__Task to complete__
Continue the mailing-list discussion below about unshadowing guest page table entries and emulating kmap setup, starting after its last sentence.

START Text provided

Why not to go native immediately when we notice a test_and_clear of
the accessed bit? First the ptes won't be in contiguous virtual
address order, so if the flooding of the sptes corresponding to the
guest user pte depends on the gpa of the guest user ptes being
contiguous it won't work well. But more importantly we've found a
test_and_clear_bit of the accessed bitflag, so we should unshadow the
user pte that is being marked "old" immediately without need to detect
any flooding.

> It's still not full speed as the kmap setup has to be emulated (twice).

Agreed, the 1/2/3 emulations on writes to the fixmap area during
kmap_atomic (1/2 for non-PAE/PAE and 1 further pte_clear on 2.6 or 2.4
debug-highmem) seems unavoidable.

END Text provided
START Information shown

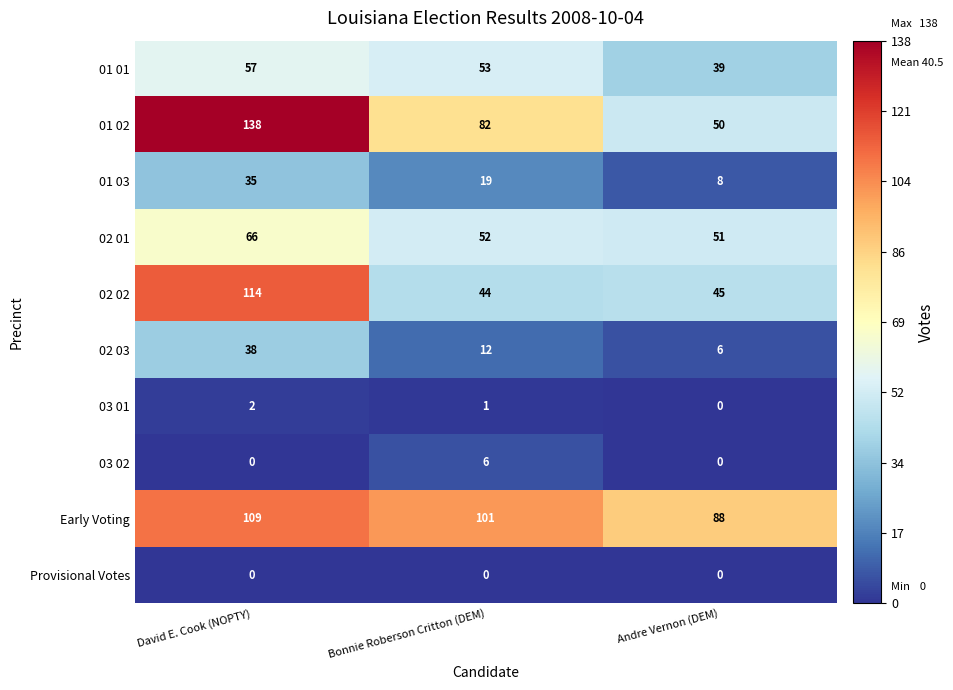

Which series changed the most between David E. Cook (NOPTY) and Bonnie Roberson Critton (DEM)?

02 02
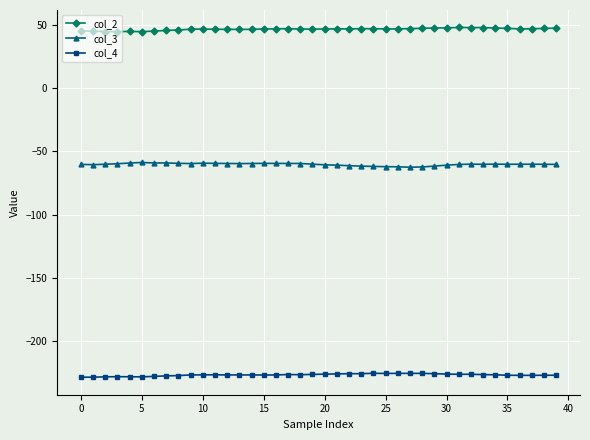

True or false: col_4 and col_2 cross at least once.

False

END Information shown

__Exercise answer__
But the test_and_clear_bit writprotect fault (when the guest user pte
is shadowed) should just unshadow the guest user pte, mark the spte
representing the fixmap pte as writeable, and return immediately to
guest mode to actually run test_and_clear_bit natively without writing
it through emulation.

Noticing the test_and_clear_bit also requires a bit of instruction
"detection", but once we detected it from the eip address, we don't
have to write anything to the guest.

But I guess I'm missing something...

> One possible optimization is that if we see the first part of the kmap 
> instantiation, we emulate a few more instructions before returning to the 
> guest.  Xen does this IIRC.

Surely this would avoid 1 wrprotect fault per kmap_atomic, but I'm not
sure if 32bit PAE is that important to do this. Most 32bit enterprise
kernels I worked aren't compiled with PAE, only one called bigsmp is.

Also on 2.6, we could get the same benefit by making 2.6 at least as
optimal as 2.4 by never clearing the fixmap pte and by doing invlpg
only after setting it to a new value. Xen can't optimize that write in
kunmap_atomic.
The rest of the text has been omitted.